American director and visual effects artist

John Bruno is an American visual effects artist and filmmaker known for his prolific collaborations with director James Cameron on films like Terminator 2: Judgment Day, True Lies, Titanic, Avatar, and The Abyss, for which he won the Academy Award for Best Visual Effects.

He has also contributed to other blockbuster films including Ghostbusters, Batman Returns, Cliffhanger, X-Men: The Last Stand, and Kingsman: The Secret Service. He also directed the 1999 science fiction horror film Virus, starring Jamie Lee Curtis and Donald Sutherland.

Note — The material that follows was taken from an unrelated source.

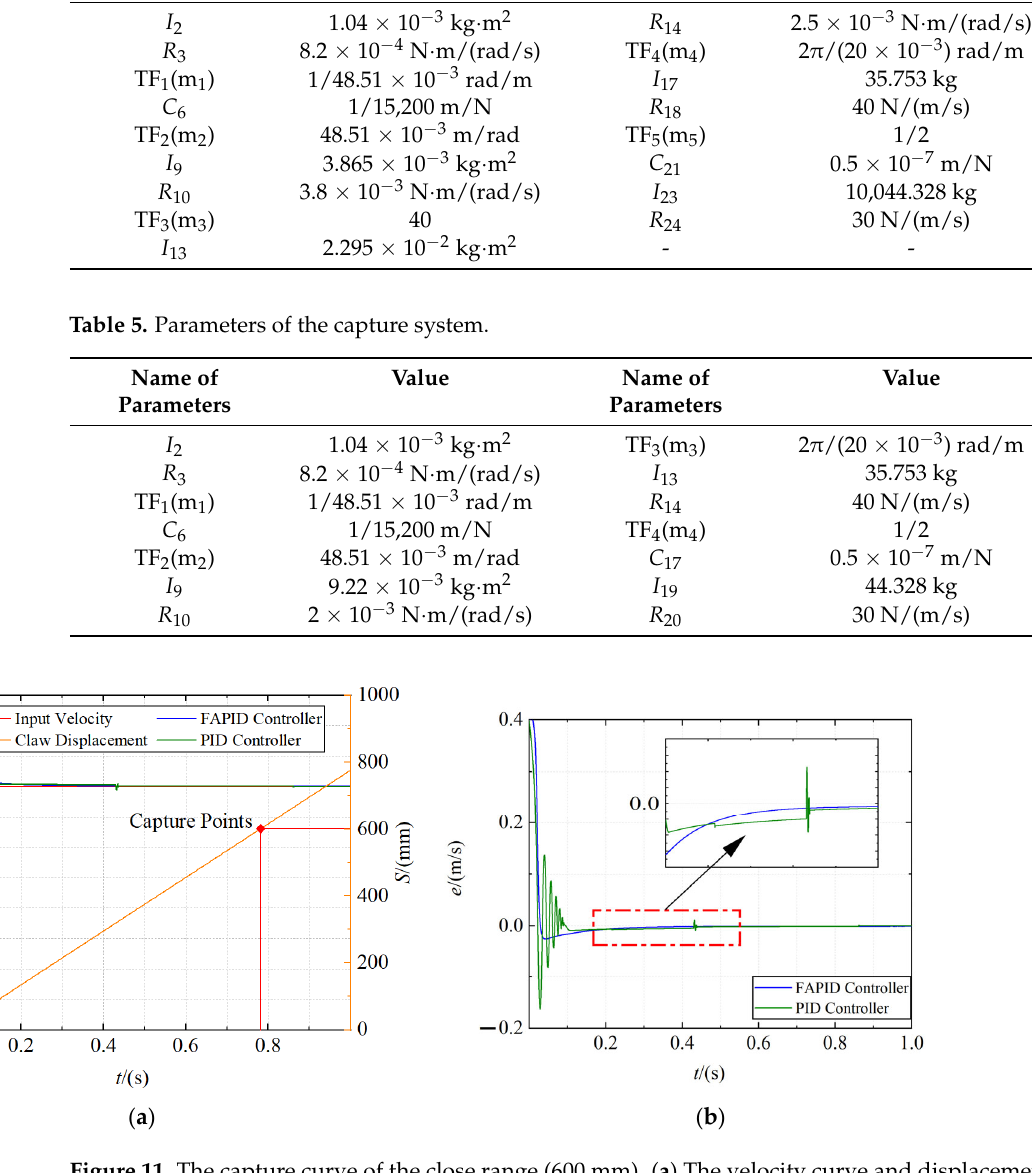
Figure 11. The capture curve of the close range (600 mm). ( a ) The velocity curve and displacement curve; ( b ) the error curve.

He currently holds five Oscar nominations and two BAFTA Award nominations.

== Filmography ==

=== Visual effects ===
- Poltergeist (1982) – Animation supervisor: Industrial Light & Magic
- Ghostbusters (1984) – Visual effects art director: Boss Film Studios, Entertainment Effects Group
- Cheech & Chong's The Corsican Brothers (1984) – Visual consultant
- Fright Night (1985) – Visual effects art director: Entertainment Effects Group
- Poltergeist II: The Other Side (1986) – Visual effects art director: Boss Film Studios
- The Abyss (1989) – Visual effects supervisor
- Terminator 2: Judgment Day (1991) – Visual effects designer
- Batman Returns (1992) – Visual effects supervisor: Boss Film Studios
- Cliffhanger (1993) – Visual effects supervisor
- True Lies (1994) – Visual effects supervisor: Digital Domain
- T2 3-D: Battle Across Time (1996) – Visual effects supervisor
- Titanic (1997) – Visual effects consultant
- Alien vs. Predator (2004) – Visual effects supervisor
- X-Men: The Last Stand (2006) – Visual effects supervisor
- Rush Hour 3 (2007) – Visual effects designer/supervisor
- Avatar (2009) – Visual effects supervisor
- Season of the Witch (2011) – Visual effects consultant: additional photography
- The Twilight Saga: Breaking Dawn – Part 1 (2011) – Visual effects supervisor
- The Twilight Saga: Breaking Dawn – Part 2 (2012) – Visual effects supervisor
- Movie 43 (2013) – Visual effects producer – Segment "Happy Birthday"
- Hercules (2014) – Visual effects supervisor
- Kingsman: The Secret Service (2014) – Additional visual effects supervisor

=== Directing ===
- Heavy Metal (1981) – 1 segment
- T2 3-D: Battle Across Time (1996) – with James Cameron and Stan Winston
- Virus (1999)
- Star Trek: Voyager (1999–2000) – 2 episodes
- Deepsea Challenge 3D (2014)

=== Acting ===
- True Lies (1994) – High-Rise Custodian

== Oscar history ==
All 6 films were in the category of Best Visual Effects

- 1984 Academy Awards – Nominated for Ghostbusters, nomination shared with Richard Edlund, Chuck Gaspar and Mark Vargo. Lost to Indiana Jones and the Temple of Doom
- 1986 Academy Awards – Nominated for Poltergeist II: The Other Side, nomination shared with Richard Edlund, Bill Neil and Garry Waller. Lost to Aliens.
- 1989 Academy Awards – The Abyss. Shared with Dennis Muren, Dennis Skotak and Hoyt Yeatman. Won.
- 1992 Academy Awards – Nominated for Batman Returns, nomination shared with Craig Barron, Michael Fink and Dennis Skotak. Lost to Death Becomes Her.
- 1993 Academy Awards – Nominated for Cliffhanger, nomination shared with Pamela Easley, Neil Krepela and John Richardson. Lost to Jurassic Park.
- 1994 Academy Awards – Nominated for True Lies, nomination shared with Thomas L. Fisher, Patrick McClung and Jacques Stroweis. Lost to Forrest Gump.